Nowhere does Mr. Brzezinski tell his readers that the Marxism "in
the form of Communism," which he praises, has been responsible for
the murder of approximately 100 million human beings in the
Twentieth Century, has brought about the enslavement of over a
billion more, and has caused want, privation and despair for all but
the few criminals who run the communist-dominated nations.
On page 198, after discussing America’s shortcomings, Brzezinski
writes: "America is undergoing a new revolution" which "unmasks its
obsolescence." We disagree; America is not becoming obsolete.
On page 260, he proposes "Deliberate management of the American
future...with the...planner as the key social legislator and
manipulator." The central planning he wants for our country is a
cardinal underpinning of communism and the opposite of the way
things are done in a free country.
On page 296, Mr. Brzezinski suggests piecemeal "Movement toward a
larger community of the developed nations...through a variety of
indirect ties and already developing limitations on national
sovereignty." Here, we have the same proposal that has been offered
by Richard Gardner in the CFR publication Foreign Affairs.
Brzezinski then calls for the forging of community links among the
United States, Western Europe, and Japan; and the extension of these
links to more advanced communist countries. Finally, on page 308 of
his 309-page hook, he lets us know that what he really wants is "the
goal of world government".

Available data:
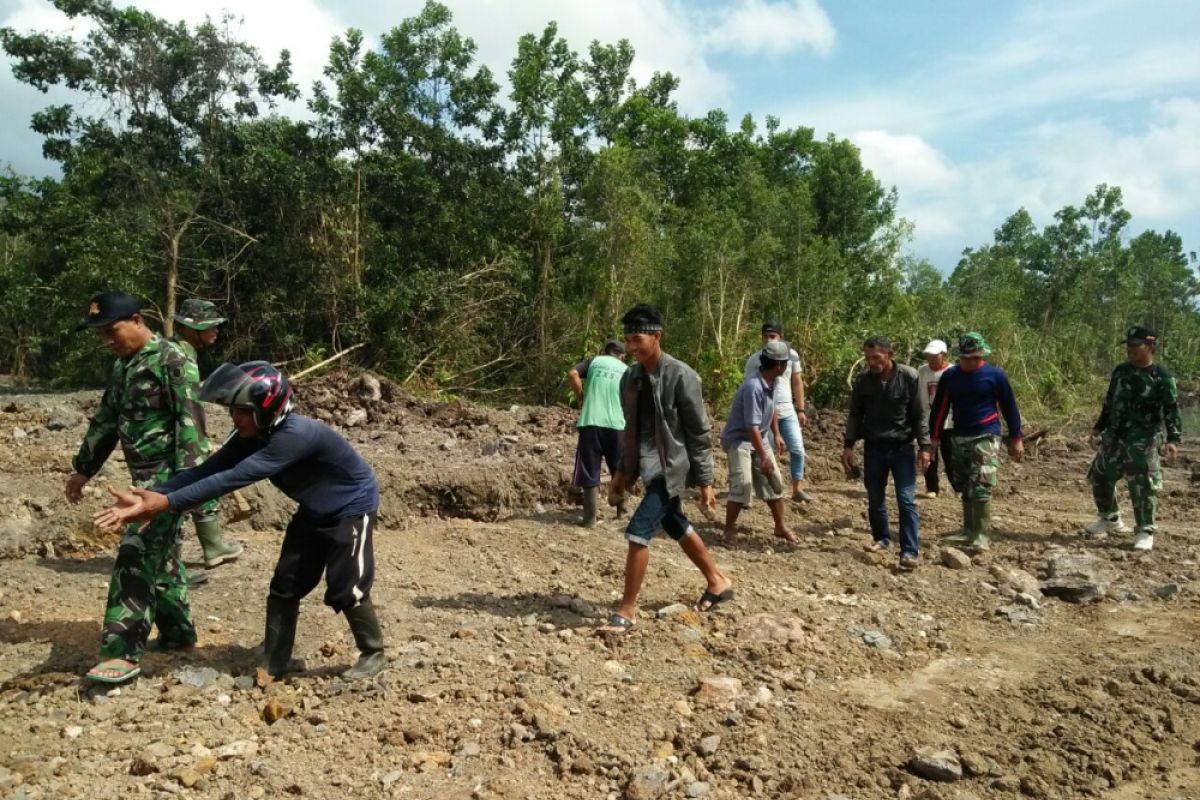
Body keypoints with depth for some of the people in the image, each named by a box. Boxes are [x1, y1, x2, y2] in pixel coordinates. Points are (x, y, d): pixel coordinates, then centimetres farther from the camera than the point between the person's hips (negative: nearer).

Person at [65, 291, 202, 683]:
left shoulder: (171, 360, -14)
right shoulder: (121, 366, 14)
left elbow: (190, 420, -20)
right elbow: (106, 421, 23)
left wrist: (184, 475, -25)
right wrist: (83, 469, 27)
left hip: (167, 475, -9)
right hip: (145, 475, 9)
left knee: (136, 555, -12)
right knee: (162, 554, 15)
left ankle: (125, 652, -9)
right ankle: (177, 631, 26)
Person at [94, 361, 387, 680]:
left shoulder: (296, 435, -37)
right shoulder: (252, 436, -10)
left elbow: (233, 478, -41)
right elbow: (209, 469, -17)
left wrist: (167, 502, -41)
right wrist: (149, 494, -28)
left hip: (351, 509, -8)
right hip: (315, 512, 9)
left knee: (345, 589, -6)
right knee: (285, 584, 7)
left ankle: (373, 654, 16)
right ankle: (275, 661, 20)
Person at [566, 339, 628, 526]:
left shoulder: (594, 361, 10)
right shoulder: (627, 371, 16)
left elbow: (572, 374, -7)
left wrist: (581, 398, 2)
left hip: (591, 423, -2)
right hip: (617, 425, 2)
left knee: (590, 473, 4)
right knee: (619, 470, 20)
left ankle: (590, 517, 1)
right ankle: (622, 509, 30)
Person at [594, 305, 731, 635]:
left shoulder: (680, 376, -17)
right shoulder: (631, 377, 4)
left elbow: (700, 432, -13)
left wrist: (705, 482, -11)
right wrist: (622, 471, 13)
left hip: (671, 468, -8)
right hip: (649, 467, 8)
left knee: (638, 533, -14)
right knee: (677, 528, 21)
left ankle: (627, 611, 0)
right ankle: (718, 582, 42)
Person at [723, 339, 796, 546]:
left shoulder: (774, 381, -1)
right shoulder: (753, 387, -30)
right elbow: (752, 426, -31)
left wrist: (777, 434, 19)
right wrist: (764, 457, -29)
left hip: (759, 438, 9)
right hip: (738, 439, -9)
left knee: (774, 482, 10)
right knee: (742, 484, -17)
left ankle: (780, 527, 24)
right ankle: (730, 529, -3)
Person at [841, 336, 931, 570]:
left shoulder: (908, 377, -10)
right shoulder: (863, 380, -3)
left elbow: (919, 414, -5)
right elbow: (855, 415, 5)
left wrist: (924, 446, -9)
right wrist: (848, 445, 1)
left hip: (903, 447, -3)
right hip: (874, 447, 3)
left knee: (907, 500, -7)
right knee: (875, 499, 12)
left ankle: (910, 551, -5)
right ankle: (881, 539, 31)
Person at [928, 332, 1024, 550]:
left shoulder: (995, 375, -5)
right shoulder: (950, 376, 3)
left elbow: (1009, 407, 1)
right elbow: (939, 409, 7)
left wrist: (1016, 438, 2)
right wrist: (934, 438, 6)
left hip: (986, 438, -4)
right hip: (958, 438, 4)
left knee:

Required actions:
(A) Translate into French this sentence from the critique of Mr. Brzezinski's book: "We disagree; America is not becoming obsolete."
(B) Continue the critique of Mr. Brzezinski's book from its final sentence.

Answers by item:
(A) Nous ne sommes pas d'accord ; l'Amérique n'est pas en train de devenir obsolète.

(B)
A Meeting of Minds
Zbigniew Brzezinski’s Between Two Ages was published in 1970 while
he was a professor in New York City. What happened, quite simply, is
that David Rockefeller read the book. And, in 1973, Mr. Rockefeller
launched the new Trilateral Commission whose purposes include
linking North America, Western Europe, and Japan "in their economic
relations, their political and defense relations, their relations
with developing countries, and their relations with communist
countries." (l7)
The original literature of the Trilateral Commission also states,
exactly as Brzezinski’s book had proposed, that the more advanced
communist states could become partners in the alliance leading to
world government. In short, David Rockefeller implemented
Brzezinski’s proposal. The only change was the addition of Canada,
so that the Trilateral Commission presently includes members from
North America, Western Europe, and Japan, not just the United
States, Western Europe, and Japan.
Then, David Rockefeller hired Zbigniew Brzezinski away from Columbia
University and appointed him to be the Director of the Trilateral
Commission.
...As with the CFR, we do not believe that every member of the
Trilateral Commission is fully committed to the destruction of the
United States. Some of these men actually believe that the world
would be a better place if the United States would give up its
independence in the interests of world government. Others go along
for the ride, a ride which means a ticket to fame, comfortable
living, and constant flattery. Some, of course, really do run things
and really do want to scrap our nation’s independence.
What It All Means
...The Council on Foreign Relations was conceived by a Marxist,
Edward Mandell House, for the purpose of creating a one-world
government by destroying the freedom and independence of all
nations, especially including our own. Its Chairman of the Board is
David Rockefeller. And its members have immense control over our
government and much of American life.
The Trilateral Commission was conceived by
Zbigniew Brzezinski, who
praises Marxism, who thinks the United States is becoming obsolete,
and who also wants to create a one-world government. Its founder and
driving force is also David Rockefeller. And it, too, exercises
extraordinary control over the government of the United States.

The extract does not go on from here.